* **Problem requirements**: The entries are to be repeated exactly, with all pictures omitted.

* **The records**:

⟨

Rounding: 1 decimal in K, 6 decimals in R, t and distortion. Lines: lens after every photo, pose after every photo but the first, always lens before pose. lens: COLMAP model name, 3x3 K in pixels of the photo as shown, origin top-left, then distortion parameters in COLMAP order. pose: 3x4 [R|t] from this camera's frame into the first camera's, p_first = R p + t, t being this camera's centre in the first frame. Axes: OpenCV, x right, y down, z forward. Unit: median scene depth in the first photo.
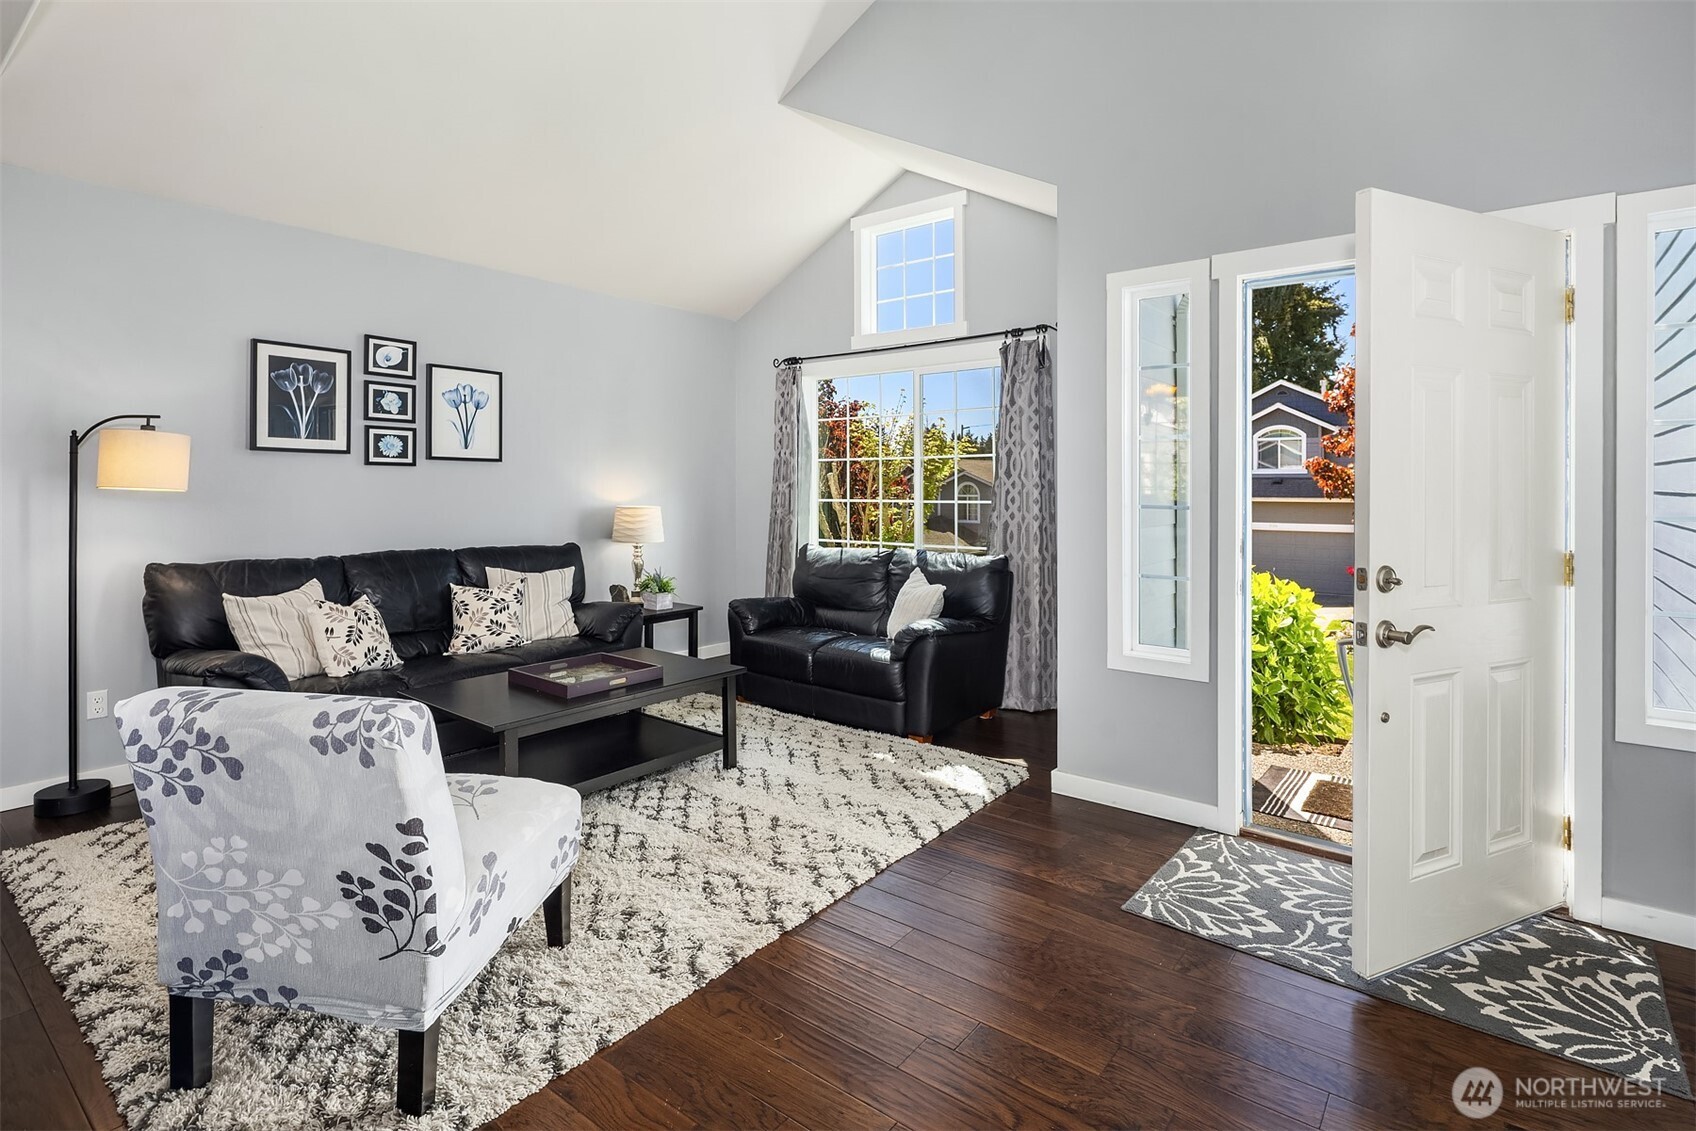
lens RADIAL K [[833.1, 0, 848.2], [0, 833.1, 487.6], [0, 0, 1]] dist [0.017562, 0.000482]
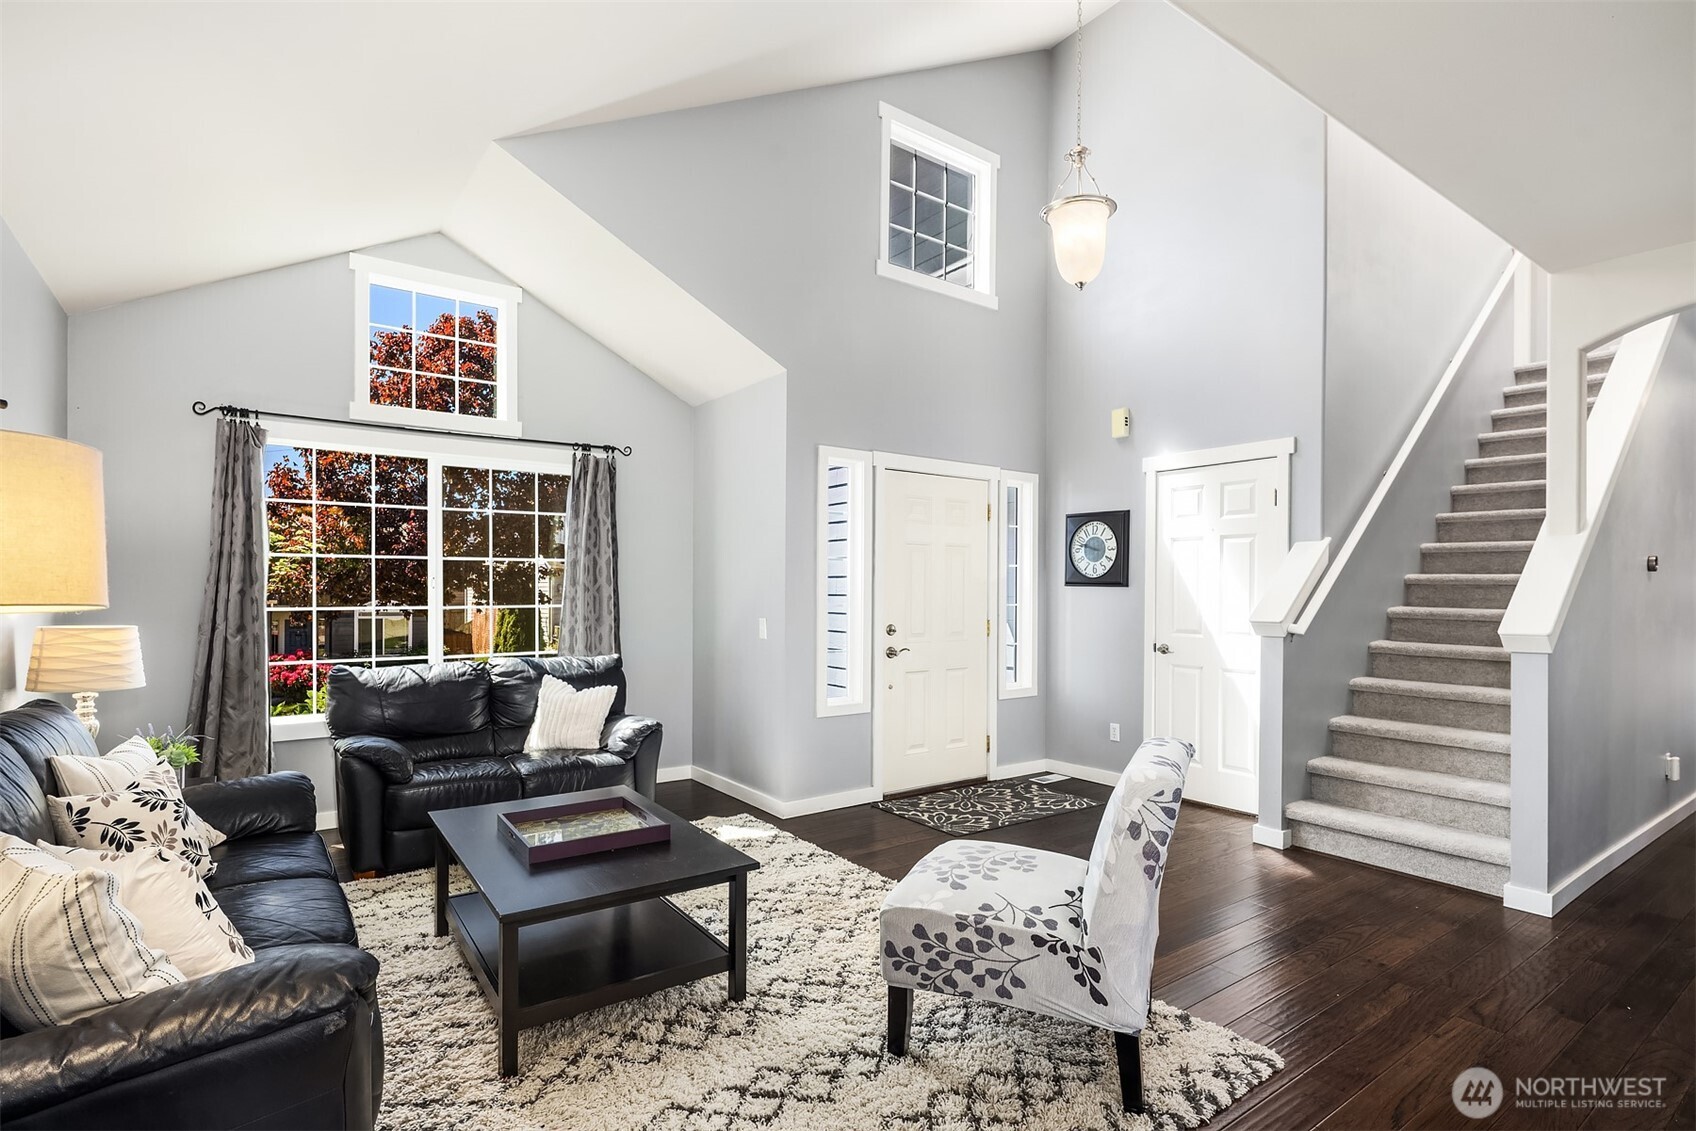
lens RADIAL K [[828.1, 0, 848.4], [0, 828.1, 588.3], [0, 0, 1]] dist [0.011887, -0.000776]
pose [[0.282271, 0.003072, 0.959330, -1.296514], [-0.003057, 0.999993, -0.002303, -0.007212], [-0.959330, -0.002282, 0.282279, 0.676615]]
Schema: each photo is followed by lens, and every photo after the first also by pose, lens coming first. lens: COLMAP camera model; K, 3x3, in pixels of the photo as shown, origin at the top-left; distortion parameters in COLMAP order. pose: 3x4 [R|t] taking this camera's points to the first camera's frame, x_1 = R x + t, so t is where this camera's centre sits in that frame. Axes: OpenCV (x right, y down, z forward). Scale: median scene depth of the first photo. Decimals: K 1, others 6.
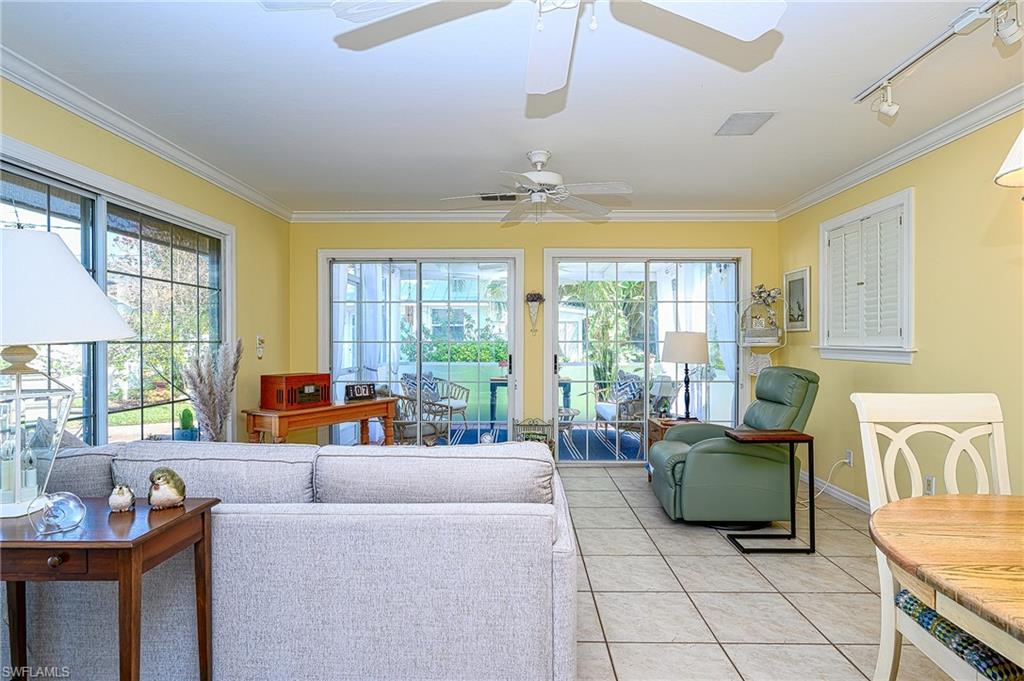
lens RADIAL K [[546.1, 0, 512.2], [0, 546.1, 340.1], [0, 0, 1]] dist [-0.006564, 0.003673]
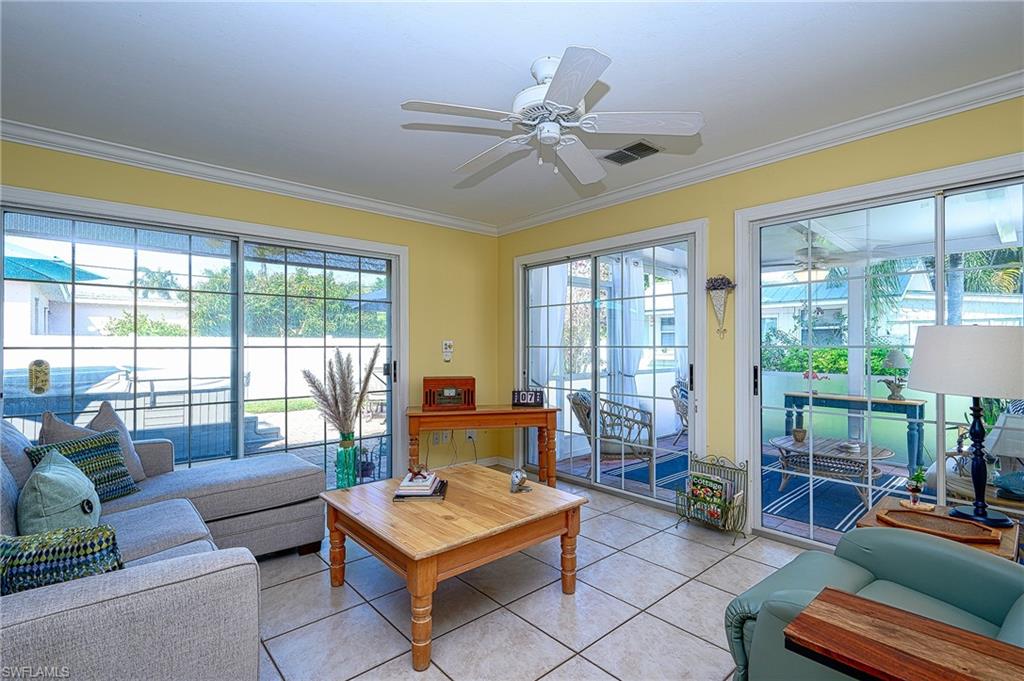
lens RADIAL K [[464.1, 0, 511.3], [0, 464.1, 342.5], [0, 0, 1]] dist [-0.010437, -0.000549]
pose [[0.679587, -0.005383, -0.733575, 0.308171], [0.000993, 0.999979, -0.006418, 0.000733], [0.733594, 0.003633, 0.679578, 0.419102]]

⟩

* **Result of this exercise**:
Rounding: 1 decimal in K, 6 decimals in R, t and distortion. Lines: lens after every photo, pose after every photo but the first, always lens before pose. lens: COLMAP model name, 3x3 K in pixels of the photo as shown, origin top-left, then distortion parameters in COLMAP order. pose: 3x4 [R|t] from this camera's frame into the first camera's, p_first = R p + t, t being this camera's centre in the first frame. Axes: OpenCV, x right, y down, z forward. Unit: median scene depth in the first photo.
lens RADIAL K [[833.1, 0, 848.2], [0, 833.1, 487.6], [0, 0, 1]] dist [0.017562, 0.000482]
lens RADIAL K [[828.1, 0, 848.4], [0, 828.1, 588.3], [0, 0, 1]] dist [0.011887, -0.000776]
pose [[0.282271, 0.003072, 0.959330, -1.296514], [-0.003057, 0.999993, -0.002303, -0.007212], [-0.959330, -0.002282, 0.282279, 0.676615]]
Schema: each photo is followed by lens, and every photo after the first also by pose, lens coming first. lens: COLMAP camera model; K, 3x3, in pixels of the photo as shown, origin at the top-left; distortion parameters in COLMAP order. pose: 3x4 [R|t] taking this camera's points to the first camera's frame, x_1 = R x + t, so t is where this camera's centre sits in that frame. Axes: OpenCV (x right, y down, z forward). Scale: median scene depth of the first photo. Decimals: K 1, others 6.
lens RADIAL K [[546.1, 0, 512.2], [0, 546.1, 340.1], [0, 0, 1]] dist [-0.006564, 0.003673]
lens RADIAL K [[464.1, 0, 511.3], [0, 464.1, 342.5], [0, 0, 1]] dist [-0.010437, -0.000549]
pose [[0.679587, -0.005383, -0.733575, 0.308171], [0.000993, 0.999979, -0.006418, 0.000733], [0.733594, 0.003633, 0.679578, 0.419102]]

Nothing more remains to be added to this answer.